Буквально признавая, что Кастеллуччи «надо заглядывать в рот» («надеюсь, вы отдаете себе отчет, кто перед нами выступает», «у нас такого и представить себе невозможно» и т.п.), московские ценители все же отмечали, что нет «живой эмоции и человеческой индивидуальности», «переживаний», которые могли бы сделать спектакль не столь схематичным и по сути неживым. Это почувствовали в Москве (все же чеховские традиции сразу не исчезают), где многие захотели увидеть торжество Бога даже в этой донельзя приземленной, удручающей ситуации. Однако высказались против почему-то именно в Париже, причем не в дискуссионном, а в сугубо протестном виде – выйдя на демонстрации. В Москве же, несмотря на настоятельные рекомендации Министерства культуры Италии не представлять спектакль на Чеховском фестивале в мае-июне 2011 года, он прошел без видимых последствий. Правда, надо сделать скидку на то, что все же в Москве его играли «для узкого круга».
Действительно, в словах западных и российских критиков о спектакле много общего, что часто выглядит как банальное «догоняние» и «подтягивание до международного стандарта» некоторых московских неофитов. Разница – и принципиальная – между Западом и Россией в одном: по словам самого Кастеллуччи, для финальной сцены с детьми, забрасывающими Лик Спасителя бутафорскими гранатами, в Москве не нашлось желающих (из солнечной Италии везти исполнителей для важной, но короткой разовой массовки, видимо, было накладно, да и рискованно). Кстати, сцена эта не шла и в Париже, там автор просто загодя снял ее.

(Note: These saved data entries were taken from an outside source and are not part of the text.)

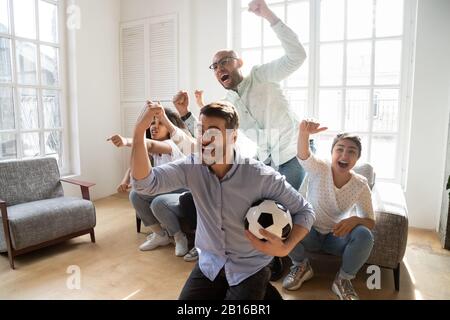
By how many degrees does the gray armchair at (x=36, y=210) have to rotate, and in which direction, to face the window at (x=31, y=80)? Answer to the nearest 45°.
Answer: approximately 135° to its left

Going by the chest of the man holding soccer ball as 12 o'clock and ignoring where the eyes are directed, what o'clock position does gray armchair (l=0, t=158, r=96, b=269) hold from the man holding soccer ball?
The gray armchair is roughly at 3 o'clock from the man holding soccer ball.

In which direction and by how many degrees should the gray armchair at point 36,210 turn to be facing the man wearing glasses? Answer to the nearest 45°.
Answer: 0° — it already faces them

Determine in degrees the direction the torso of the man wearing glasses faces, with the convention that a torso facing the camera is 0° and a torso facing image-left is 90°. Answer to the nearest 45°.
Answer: approximately 45°

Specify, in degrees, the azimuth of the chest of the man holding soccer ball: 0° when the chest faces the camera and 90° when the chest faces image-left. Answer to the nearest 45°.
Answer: approximately 45°

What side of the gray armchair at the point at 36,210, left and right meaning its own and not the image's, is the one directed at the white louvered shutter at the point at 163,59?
left

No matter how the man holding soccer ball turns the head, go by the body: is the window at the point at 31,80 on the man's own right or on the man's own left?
on the man's own right
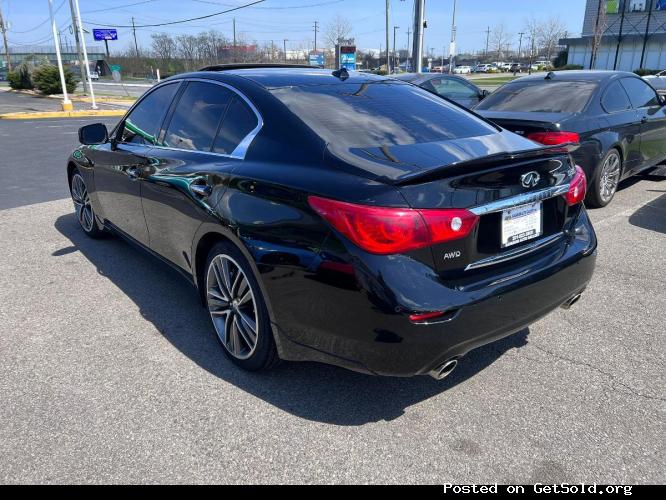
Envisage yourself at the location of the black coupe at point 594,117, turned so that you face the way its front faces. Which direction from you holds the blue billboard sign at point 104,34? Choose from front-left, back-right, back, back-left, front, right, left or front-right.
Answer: left

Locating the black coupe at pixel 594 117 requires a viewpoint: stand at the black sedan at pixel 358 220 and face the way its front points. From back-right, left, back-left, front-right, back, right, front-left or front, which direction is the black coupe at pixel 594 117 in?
right

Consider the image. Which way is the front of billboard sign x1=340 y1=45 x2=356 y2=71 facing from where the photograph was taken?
facing the viewer

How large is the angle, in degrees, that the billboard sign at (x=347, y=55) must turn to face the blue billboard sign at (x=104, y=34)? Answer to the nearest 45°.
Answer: approximately 135° to its right

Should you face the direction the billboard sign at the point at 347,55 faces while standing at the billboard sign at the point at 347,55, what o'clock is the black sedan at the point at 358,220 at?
The black sedan is roughly at 12 o'clock from the billboard sign.

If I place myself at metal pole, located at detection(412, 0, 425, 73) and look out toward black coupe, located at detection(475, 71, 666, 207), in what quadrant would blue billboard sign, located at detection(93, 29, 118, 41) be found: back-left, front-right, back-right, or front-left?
back-right

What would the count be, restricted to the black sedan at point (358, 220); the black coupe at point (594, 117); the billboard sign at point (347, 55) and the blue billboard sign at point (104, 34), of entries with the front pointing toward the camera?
2

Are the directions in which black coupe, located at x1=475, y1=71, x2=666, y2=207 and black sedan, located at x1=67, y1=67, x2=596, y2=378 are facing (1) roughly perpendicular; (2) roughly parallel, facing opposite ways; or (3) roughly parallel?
roughly perpendicular

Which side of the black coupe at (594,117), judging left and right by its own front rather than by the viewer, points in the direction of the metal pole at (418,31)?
left

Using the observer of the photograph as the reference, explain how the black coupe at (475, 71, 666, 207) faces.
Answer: facing away from the viewer and to the right of the viewer

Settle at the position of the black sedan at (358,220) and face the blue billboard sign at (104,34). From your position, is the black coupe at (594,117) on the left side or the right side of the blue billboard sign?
right

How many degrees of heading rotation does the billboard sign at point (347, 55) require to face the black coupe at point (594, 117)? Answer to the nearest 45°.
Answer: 0° — it already faces it

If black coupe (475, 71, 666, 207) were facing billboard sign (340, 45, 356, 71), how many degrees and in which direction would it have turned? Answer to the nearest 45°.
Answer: approximately 90° to its left

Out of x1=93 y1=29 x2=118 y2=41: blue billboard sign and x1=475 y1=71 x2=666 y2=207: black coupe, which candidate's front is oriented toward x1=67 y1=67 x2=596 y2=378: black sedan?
the blue billboard sign

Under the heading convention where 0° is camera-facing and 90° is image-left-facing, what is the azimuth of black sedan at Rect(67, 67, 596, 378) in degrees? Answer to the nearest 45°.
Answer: approximately 135°

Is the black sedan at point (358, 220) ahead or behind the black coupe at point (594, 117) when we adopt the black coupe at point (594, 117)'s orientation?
behind

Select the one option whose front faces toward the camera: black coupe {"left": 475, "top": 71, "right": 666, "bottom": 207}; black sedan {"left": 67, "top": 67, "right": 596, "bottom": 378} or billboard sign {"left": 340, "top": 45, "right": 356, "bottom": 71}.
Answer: the billboard sign

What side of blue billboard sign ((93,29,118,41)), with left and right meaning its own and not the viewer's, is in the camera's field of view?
front
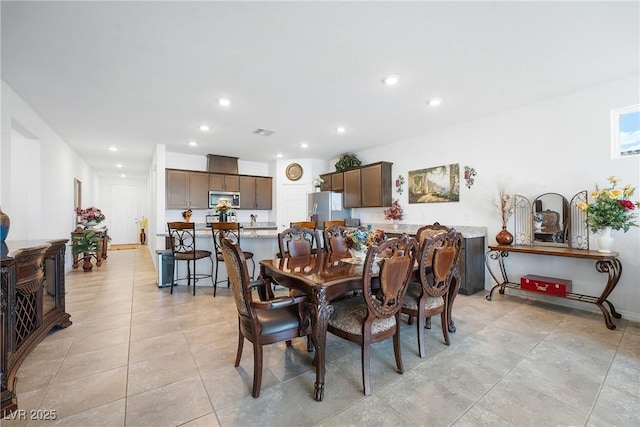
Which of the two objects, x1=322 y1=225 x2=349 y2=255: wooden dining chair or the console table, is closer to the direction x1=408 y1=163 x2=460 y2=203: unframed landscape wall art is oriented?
the wooden dining chair

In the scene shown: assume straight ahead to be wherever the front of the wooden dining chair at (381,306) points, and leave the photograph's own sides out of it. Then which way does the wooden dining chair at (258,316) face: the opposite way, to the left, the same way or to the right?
to the right

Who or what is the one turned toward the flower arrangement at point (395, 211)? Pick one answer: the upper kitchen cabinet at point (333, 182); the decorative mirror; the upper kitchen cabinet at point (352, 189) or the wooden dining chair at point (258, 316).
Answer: the wooden dining chair

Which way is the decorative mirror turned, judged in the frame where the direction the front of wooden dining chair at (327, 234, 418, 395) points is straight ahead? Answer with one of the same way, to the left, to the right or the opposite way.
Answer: to the left

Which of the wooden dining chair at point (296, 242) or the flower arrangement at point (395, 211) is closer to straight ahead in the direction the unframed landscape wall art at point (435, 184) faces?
the wooden dining chair

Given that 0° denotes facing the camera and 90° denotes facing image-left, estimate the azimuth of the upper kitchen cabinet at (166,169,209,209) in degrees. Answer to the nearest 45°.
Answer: approximately 0°

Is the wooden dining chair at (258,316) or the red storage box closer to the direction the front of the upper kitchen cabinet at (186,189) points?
the wooden dining chair

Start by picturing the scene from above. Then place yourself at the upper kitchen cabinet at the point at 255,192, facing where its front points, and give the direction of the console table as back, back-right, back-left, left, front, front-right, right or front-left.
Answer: front-left

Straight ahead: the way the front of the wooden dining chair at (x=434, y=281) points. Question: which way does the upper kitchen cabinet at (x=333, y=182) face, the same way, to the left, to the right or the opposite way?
to the left

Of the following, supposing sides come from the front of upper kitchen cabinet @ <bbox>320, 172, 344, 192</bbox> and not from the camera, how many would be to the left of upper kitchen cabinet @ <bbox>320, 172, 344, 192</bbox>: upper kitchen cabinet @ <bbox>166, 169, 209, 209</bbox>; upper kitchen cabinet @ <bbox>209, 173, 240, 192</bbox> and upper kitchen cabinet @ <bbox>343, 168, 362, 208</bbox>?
1

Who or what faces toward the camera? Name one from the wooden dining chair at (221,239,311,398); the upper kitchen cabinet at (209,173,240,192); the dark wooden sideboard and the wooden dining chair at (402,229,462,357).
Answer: the upper kitchen cabinet
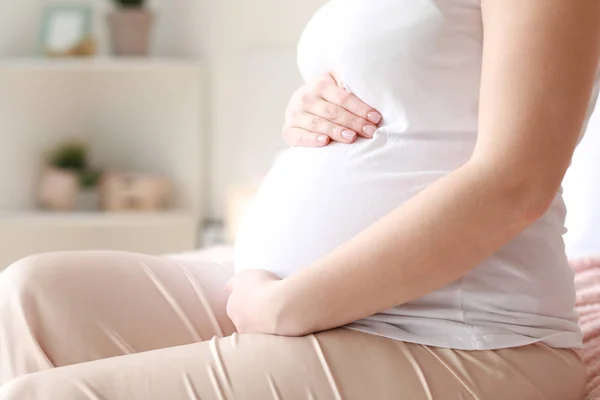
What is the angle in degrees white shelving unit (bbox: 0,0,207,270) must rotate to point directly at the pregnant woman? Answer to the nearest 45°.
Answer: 0° — it already faces them

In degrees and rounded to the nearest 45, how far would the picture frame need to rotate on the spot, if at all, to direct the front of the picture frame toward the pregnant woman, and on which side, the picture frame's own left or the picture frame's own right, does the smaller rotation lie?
0° — it already faces them

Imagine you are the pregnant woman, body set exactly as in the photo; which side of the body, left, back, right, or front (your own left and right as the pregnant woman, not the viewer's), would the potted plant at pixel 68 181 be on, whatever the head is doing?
right

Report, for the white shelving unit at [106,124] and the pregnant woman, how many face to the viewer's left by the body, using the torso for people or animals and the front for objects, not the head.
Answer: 1

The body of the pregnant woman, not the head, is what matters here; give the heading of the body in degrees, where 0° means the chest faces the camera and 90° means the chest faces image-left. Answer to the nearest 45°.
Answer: approximately 90°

Если так, в честь этих детей, их родителей, близких и наставников и написана эта статья. Значит, есть еще надежда, пусть и поставленная в спектакле под вопрос.
Это выражается в спектакле испражнениями стариков в домах для престарелых (и т.п.), а также бросанием гранат в образа Спасителя детьми!! Кто знаком с Новым заветом, тот осознает кощунство этих действий. Попытка расшевелить общество!? Вопрос в том, для чего это делается. То ли из благих намерений – радикальным способом пробудить общество, чтобы оно задумалось о христианских ценностях. А, скорее всего, - заработать денег на эпатажных сценах... Господи Иисусе Христе, помилуй нас грешных!
И еще не ясно почему его не забирают в участок, уважая его свободу совести, а протестующих против его несомненного кощунства забирают?
А если по честному, я просто готова разрыдаться - я очень люблю ЕВРОПУ. Наверное той ЕВРОПЫ, которую я люблю уже не существует.
"Но и отступившим от тебя , и тебя не ищущим , явлен буди. Во еже ни единому от них погибнути , но в разум истинной веры приити. Да вси в согласном единомыслии и в непрестанной любви прославим пречестное Имя Твое Господи. Во веки веков . Аминь.
Если для человека есть что-то святое, то он не сможет отдать поруганию даже те святыни, которые не относятся к его вере.
А если для человека и для общества нет ничего святого, то как тогда жить?
И как жить с такими людьми и в таком обществе? - Опыт подсказывает: бережное отношение и искренняя любовь к святыне (без страха быть "смешным", "несовременным", "казаться фундаменталистом") вызывают такую же реакцию и у других. Потому что каждый человек - создание Божие, просто мы все время об этом забываем.